Though she went to a small Catholic school, Rios thinks her home state should be prioritizing sex education, not limiting it. “I feel like, if anything, it should be talked about more,” she said. As for conversations about menstruating, she said periods shouldn’t be “looked at as something weird and hard to talk about, but natural for every single woman.”
“It’s just a medical thing that happens. It’s like, ‘Oh, I broke my foot,’” she said.
Like Rios, young girls and women in Florida—many of whom got their periods before sixth grade—say they’re concerned about the reality that (mostly male) legislators want to limit sex education in the state, calling the push “dangerous” and “unnecessary.”

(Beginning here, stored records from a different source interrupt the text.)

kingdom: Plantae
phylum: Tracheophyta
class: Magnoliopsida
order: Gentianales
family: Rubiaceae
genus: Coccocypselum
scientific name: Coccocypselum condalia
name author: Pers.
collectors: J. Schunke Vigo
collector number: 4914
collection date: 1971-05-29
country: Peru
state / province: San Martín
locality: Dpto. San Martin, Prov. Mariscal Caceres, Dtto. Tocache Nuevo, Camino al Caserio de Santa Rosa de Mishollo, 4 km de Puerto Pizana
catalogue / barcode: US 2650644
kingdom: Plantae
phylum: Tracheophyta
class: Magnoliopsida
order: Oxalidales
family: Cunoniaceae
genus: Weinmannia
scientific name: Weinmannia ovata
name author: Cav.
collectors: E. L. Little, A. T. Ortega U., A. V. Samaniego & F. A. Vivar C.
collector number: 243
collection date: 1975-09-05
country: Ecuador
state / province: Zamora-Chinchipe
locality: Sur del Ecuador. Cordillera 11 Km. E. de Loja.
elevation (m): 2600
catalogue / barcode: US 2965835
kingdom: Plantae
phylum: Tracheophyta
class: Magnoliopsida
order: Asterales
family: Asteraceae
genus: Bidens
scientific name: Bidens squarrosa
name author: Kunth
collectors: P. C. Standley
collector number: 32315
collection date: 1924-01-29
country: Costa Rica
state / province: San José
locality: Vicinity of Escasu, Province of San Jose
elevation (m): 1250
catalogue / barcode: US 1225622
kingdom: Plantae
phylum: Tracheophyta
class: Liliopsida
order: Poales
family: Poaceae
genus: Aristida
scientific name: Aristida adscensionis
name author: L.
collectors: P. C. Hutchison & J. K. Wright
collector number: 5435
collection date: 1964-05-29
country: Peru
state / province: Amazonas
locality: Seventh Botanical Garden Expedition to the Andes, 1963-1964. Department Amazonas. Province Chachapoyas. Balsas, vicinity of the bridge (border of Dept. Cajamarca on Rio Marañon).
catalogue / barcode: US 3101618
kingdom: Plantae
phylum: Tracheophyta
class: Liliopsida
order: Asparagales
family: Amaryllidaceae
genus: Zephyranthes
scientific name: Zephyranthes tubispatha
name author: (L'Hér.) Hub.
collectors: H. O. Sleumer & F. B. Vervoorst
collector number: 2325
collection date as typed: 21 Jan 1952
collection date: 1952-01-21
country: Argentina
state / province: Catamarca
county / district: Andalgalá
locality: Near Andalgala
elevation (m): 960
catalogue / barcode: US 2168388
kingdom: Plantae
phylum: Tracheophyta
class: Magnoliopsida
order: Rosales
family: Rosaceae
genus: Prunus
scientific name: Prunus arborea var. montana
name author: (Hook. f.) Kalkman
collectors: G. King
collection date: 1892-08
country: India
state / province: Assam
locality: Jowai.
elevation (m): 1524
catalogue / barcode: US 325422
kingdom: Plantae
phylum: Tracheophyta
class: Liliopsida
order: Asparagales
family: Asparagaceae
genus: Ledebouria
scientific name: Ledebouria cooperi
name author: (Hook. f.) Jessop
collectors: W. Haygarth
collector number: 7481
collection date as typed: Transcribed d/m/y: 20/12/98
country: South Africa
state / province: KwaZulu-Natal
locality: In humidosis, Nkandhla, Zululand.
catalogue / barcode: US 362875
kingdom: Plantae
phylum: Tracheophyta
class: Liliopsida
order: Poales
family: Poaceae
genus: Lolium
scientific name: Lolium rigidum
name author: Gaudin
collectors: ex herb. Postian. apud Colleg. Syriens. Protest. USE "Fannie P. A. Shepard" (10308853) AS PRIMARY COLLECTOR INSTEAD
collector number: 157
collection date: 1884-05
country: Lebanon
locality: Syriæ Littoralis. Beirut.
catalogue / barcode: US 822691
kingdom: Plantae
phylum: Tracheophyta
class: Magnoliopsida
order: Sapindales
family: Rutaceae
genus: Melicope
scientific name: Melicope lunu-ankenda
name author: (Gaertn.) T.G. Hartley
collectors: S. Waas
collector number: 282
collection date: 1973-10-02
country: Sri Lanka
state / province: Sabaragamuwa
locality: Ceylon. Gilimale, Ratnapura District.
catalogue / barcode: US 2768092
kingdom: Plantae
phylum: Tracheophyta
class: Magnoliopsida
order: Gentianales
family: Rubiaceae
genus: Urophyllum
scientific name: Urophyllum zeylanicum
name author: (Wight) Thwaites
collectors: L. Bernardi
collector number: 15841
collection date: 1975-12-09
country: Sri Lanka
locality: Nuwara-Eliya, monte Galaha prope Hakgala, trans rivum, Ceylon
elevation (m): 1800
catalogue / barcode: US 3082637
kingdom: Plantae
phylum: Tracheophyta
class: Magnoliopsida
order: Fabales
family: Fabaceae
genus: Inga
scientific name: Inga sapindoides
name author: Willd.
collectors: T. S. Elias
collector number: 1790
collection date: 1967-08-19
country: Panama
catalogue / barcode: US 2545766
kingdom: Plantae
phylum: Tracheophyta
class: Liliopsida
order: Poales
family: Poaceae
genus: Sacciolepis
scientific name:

“Banning any discussion of menstruation or other ‘sexual’ topics before sixth grade will be harmful to kids who start menstruating before that cutoff,” said Floridian Emilia Rubalcaba, who is 15 years old and a student.
Rubalcaba got her period when she was 11 and in fifth grade. As the first of her friends to get it, she talked to them about it. “They had lots of questions, and over the next two years as everyone else caught up, they knew to come to me for pads or anything if they were ever short,” she said.
“It can be scary not knowing what’s going on with our bodies. And if we can’t go to a teacher or a school friend, it’s just going to perpetuate that kind of fear and worry around a process that’s completely natural and normal,” Rubalcaba said, noting that more girls are going through puberty earlier.